Por Epigmenio Ibarra
“Un pueblo -decía Francisco Zarco- puede agitarse por lo que la prensa diga, pero puede morir por lo que la prensa calle”. Así pasó en México. De ese silencio de periodistas que no quisieron, ni se atrevieron a cumplir con su deber, fuimos y somos aun víctimas las y los mexicanos.
Muchos de quienes ahora pretenden presentarse como adalides de la libertad de expresión, por interés o por temor no hicieron ejercicio de la misma y callaron ante los crímenes del régimen neoliberal.
Por ese solo hecho cuya importancia hoy pretenden disminuir y borrar de nuestra memoria, por darle -con su silencio- permiso a la muerte, como diría Edmundo Valadés, son corresponsables de esos crímenes.
Si la prensa no hubiera aceptado mansamente -como lo hizo, salvo honrosas y contadas excepciones- el fraude del 2006 y lo hubiera denunciado y se hubiera opuesto a la usurpación; si, además, se hubiera empeñado en detener el sangriento intento de legitimación de Felipe Calderón, muy distinta sería hoy la situación México.
No “agitó” la mayoría de la prensa al pueblo -como decía Zarco- contra la guerra de Calderón; una guerra impuesta, una guerra inútil y que, de antemano, se sabía habría de ser sangrienta y terminaría por perderse. Una guerra más criminal que otras guerras y a la que un periodismo honesto tenía el deber de oponerse.

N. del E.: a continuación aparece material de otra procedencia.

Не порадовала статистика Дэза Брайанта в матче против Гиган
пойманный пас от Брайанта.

Al contrario, termino festejando la matanza o callando ante ella. La promesa de mano dura, la falacia del “enemigo de la nación” al que se aniquilaría, el despliegue militar, la retórica patriotera y los multimillonarios recursos del erario que fluyeron hacia esa prensa, la sedujeron.
Elrégimen censuraba, compraba o mandaba despedir así al periodista
Por esa guerra, que continuó Enrique Peña Nieto, al que las y los mismos en lugar de denunciar celebraron como el gran reformador, heredamos la violencia que hoy padecemos.
Heredamos también, reconvertidos en víctimas, a quienes, por su silencio ominoso y cómplice, fueron y son -en tanto que siguen al servicio de los mismos intereses- en realidad victimarios.
A esas “grandes figuras” les sentaba muy bien “la tranquila placidez del despotismo”, de la que habla el teólogo español José María Vigil.
Por la “corrección política”, en el régimen autoritario el Presidente callaba, en público, ante aquel que, por excepción se atrevía a criticar; mientras ordenaba en privado que se le persiguiera, desapareciera o incluso asesinara. El régimen censuraba, compraba o mandaba despedir así al periodista que le resultaba incómodo.
Hoy eso ya no sucede; en el gobierno de Andrés Manuel López Obrador a nadie se censura, ni a nadie se compra. En ejercicio de su derecho, la prensa -a la que ya no se le paga por callar ni se le ordena qué decir- puede decir lo que se le da la gana y el Presidente, también en su derecho, responderle cuando miente.
El régimen autoritario transfirió a la prensa a su servicio, parte de sus atributos, volviéndola un poder incontestable ante la sociedad y haciendo de lo que sus “figuras” sostenían verdades inapelables. Su silencio y sus dichos resultaron así igualmente letales.
Consustancial a la libertad de prensa es el derecho de réplica; no existe una sin el otro. El poder no se ejerce ya desde el Estado de manera absoluta. No ha de seguir ejerciéndose tampoco así desde los medios.
Si el gobierno ya no les persigue, los “líderes de opinión” no deben presentarse, en este país que tiene memoria de los agravios sufridos, como mártires. Sin debate no hay democracia; tampoco si se imponen el insulto, la calumnia y la mentira.